Oprah: You met Andre Harrell, who hired you at Uptown Records, when you were 19. Did that feel like a life-defining moment?
Sean: Yes. As I walked through the record company, I knew that it was exactly where I wanted to be. It felt like home.
Oprah: You shot up through the ranks, yet Andre eventually fired you. Did that lead to a kind of freedom?
Sean: I was like a wonder kid at Uptown. The first record I produced sold two million copies—and I'd only produced it because the producer didn't show up. My talent is definitely a gift. I don't understand where it comes from. I don't play an instrument, and I never went to school for music production, but I know exactly how a song should sound and how to give an artist direction.

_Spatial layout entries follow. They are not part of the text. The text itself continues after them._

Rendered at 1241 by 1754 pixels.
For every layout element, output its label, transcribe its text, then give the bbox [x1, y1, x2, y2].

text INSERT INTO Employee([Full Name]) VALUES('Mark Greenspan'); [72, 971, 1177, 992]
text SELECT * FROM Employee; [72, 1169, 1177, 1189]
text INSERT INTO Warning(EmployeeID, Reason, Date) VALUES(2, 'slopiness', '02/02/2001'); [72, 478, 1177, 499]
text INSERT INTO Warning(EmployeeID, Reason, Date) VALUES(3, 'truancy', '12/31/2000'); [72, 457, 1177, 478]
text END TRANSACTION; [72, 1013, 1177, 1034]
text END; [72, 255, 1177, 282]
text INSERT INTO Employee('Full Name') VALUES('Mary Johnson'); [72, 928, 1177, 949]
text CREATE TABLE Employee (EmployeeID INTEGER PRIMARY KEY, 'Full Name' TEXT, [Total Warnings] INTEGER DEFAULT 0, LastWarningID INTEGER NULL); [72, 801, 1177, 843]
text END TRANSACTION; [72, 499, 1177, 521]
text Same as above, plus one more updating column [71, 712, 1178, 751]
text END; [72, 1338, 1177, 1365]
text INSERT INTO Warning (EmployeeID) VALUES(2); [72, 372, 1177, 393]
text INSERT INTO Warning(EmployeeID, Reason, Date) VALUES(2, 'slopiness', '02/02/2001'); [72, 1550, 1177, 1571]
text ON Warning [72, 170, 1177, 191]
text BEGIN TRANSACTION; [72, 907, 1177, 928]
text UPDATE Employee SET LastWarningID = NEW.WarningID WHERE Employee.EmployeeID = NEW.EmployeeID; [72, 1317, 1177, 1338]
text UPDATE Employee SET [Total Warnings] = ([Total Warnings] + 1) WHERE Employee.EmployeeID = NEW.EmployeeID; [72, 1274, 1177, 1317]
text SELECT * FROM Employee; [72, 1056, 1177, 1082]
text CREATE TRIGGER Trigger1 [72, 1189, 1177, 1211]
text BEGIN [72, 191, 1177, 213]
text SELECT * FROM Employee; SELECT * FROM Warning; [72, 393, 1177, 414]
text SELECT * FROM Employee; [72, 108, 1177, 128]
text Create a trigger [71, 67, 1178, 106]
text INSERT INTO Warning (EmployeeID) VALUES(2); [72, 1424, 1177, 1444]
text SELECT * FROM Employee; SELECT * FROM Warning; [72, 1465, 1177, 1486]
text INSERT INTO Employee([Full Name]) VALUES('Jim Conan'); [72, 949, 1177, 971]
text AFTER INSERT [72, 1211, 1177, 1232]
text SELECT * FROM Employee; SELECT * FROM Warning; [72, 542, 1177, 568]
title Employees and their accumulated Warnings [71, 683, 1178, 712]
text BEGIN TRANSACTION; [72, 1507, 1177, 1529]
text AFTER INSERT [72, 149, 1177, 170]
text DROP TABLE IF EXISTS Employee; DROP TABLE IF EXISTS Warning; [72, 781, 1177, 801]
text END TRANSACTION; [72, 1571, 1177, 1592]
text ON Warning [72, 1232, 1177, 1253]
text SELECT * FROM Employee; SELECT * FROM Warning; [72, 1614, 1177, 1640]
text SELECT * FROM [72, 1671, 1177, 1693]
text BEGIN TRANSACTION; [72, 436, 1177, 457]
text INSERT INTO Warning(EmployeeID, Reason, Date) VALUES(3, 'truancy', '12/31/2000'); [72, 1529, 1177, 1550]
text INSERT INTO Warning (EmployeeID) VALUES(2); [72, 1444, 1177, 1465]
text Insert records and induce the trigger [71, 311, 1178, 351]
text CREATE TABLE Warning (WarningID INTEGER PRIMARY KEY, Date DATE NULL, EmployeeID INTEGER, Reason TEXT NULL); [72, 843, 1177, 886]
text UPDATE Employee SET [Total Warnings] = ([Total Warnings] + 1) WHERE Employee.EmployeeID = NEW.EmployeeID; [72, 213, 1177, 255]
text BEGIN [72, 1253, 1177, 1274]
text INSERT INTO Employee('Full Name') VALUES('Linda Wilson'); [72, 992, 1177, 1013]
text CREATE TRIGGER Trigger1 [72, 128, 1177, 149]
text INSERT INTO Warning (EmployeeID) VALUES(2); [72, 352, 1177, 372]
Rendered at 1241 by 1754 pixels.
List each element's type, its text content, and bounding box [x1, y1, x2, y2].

Anyway, at Uptown, I sold a huge number of records. I was very passionate, and I didn't understand protocol or workplace politics. So I got fired because there can't be two kings in one castle. I wasn't trying to be disrespectful to Andre, but I was fighting so hard. He wanted to be more diplomatic and to make sure everybody felt involved. Getting fired was one of the best things that could have happened to me.
Oprah: What did it teach you?
Sean: It taught me that putting out a record is a team effort. It taught me how to motivate people. It taught me not to get caught up in my own hype. I'm glad I learned that at a young age. But still, I didn't want to go out like that. I didn't want to disappoint the person who put me in the game. Later I made it up to Andre by changing. Then he came and worked for me, so our roles were reversed.
Oprah: How did you get the name Puff Daddy?
Sean: It's a nickname somebody gave me.
Oprah: What does it mean?
Sean: I've never told anyone that. I know you get people to tell you everything, Oprah. But I can't look you in the eye and explain that one.
Oprah: So look away! Did they call you Puff because you were puffed up?
Sean: No, no, no. It's just a silly name.
Oprah: I can see that you're not going to tell me.
Sean: I'll answer every other question.